Beyond the pragmatics, you'll be introduced to some of the leading lights in the fermentation community, who will mesmerize you with their cultural and political perspectives on the tradition. Not to mention inspiring your practice through cutting edge knowledge and insights on gut health, healing and nutrition.
This week will be hosted by Karen Guthrie - an ecclectic artist and homesteader and curator of the amazing pop-up roadshow 'The House of Ferment'; an installation aimed at reviving the fermentation arts. In 2007, through her arts practice, Karen forged a strong relationship with villagers in northern Japan, which helped to expand and deepen her own existing repertoire of techniques and skills around fermentation. Join us in this session as Karen enchants us with her tales of fermenting with Japanese villagers and holds an interactive workshop around ferments such as Miso, Japanese Nuka Pickles and more.
More about Karen:
Karen was raised on the West coast of Scotland and now lives on a smallholding in the rural Lake District (North West England), which is also headquarters to Grizedale Arts. An award-winning artist, designer and film-maker, Karen is a committed gardener of over 30 years experience, and a self-taught cook with a longstanding fascination with preserved foods. She’s especially inspired by creating ‘fork to fork’ experiences from her own home-grown produce.
“My first memory of how exciting the taste of fermentation is, was stealing an illicit spoonful from my mother’s jam pan. She’d left raspberries and sugar macerating for a little too long and the mixture was fizzing. I took one mouthful and was hooked from then on.”

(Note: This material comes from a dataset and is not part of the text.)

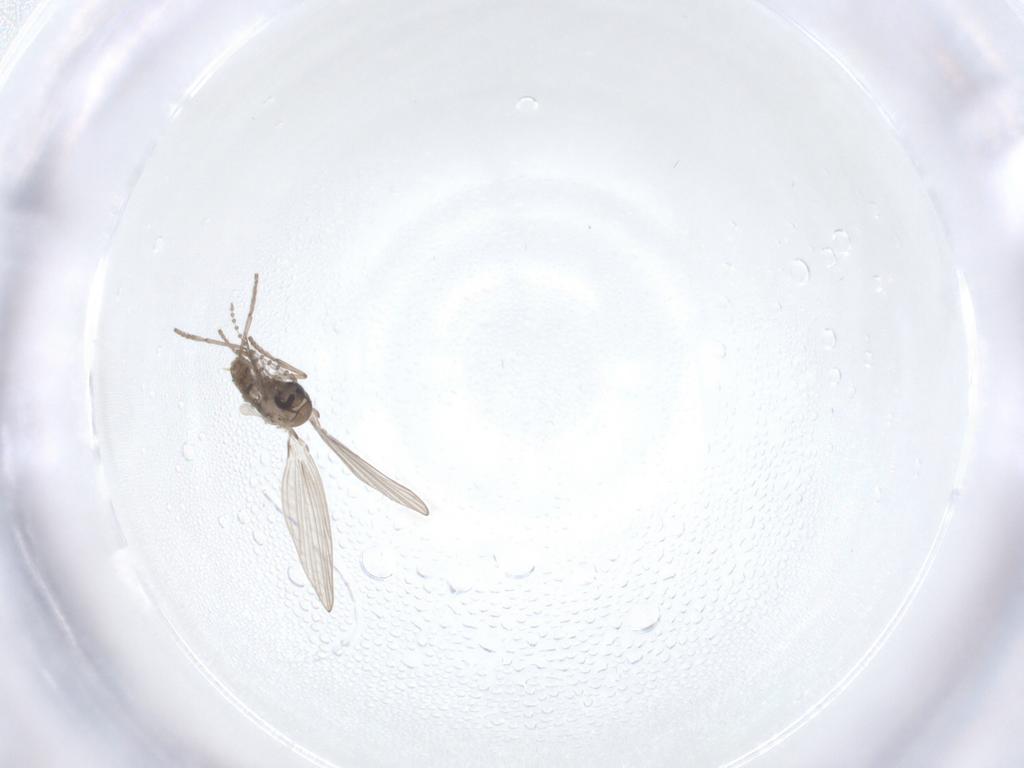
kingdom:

Karen has contributed food and cookery to many arts events including in the Coliseum of the Consumed in Frieze Art Fair 2013. In 2015 she collaborated with Grizedale Arts on the House of Ferment, a pop-up installation and food demonstration initiative based around her collections of vintage kitchenalia and ferment cultures from around the world - from sourdough to miso and kefir and beyond. It was commissioned by London’s Science Gallery and launched at London’s Borough Market. It has since toured to ArtBook Krakow (Poland), Hauser & Wirth Somerset, the Coniston Institute and the Harris Museum in Preston - gathering and sharing recipes, ferment folklore and know-how.
During an artist residency in 2007, Karen forged a close relationship with the elders of a rural village in NW Japan, returning recently to learn many vanishing fermentation and food preparation techniques from the village women. Her workshop will focus on some of these delicious and healthy preparations and dishes.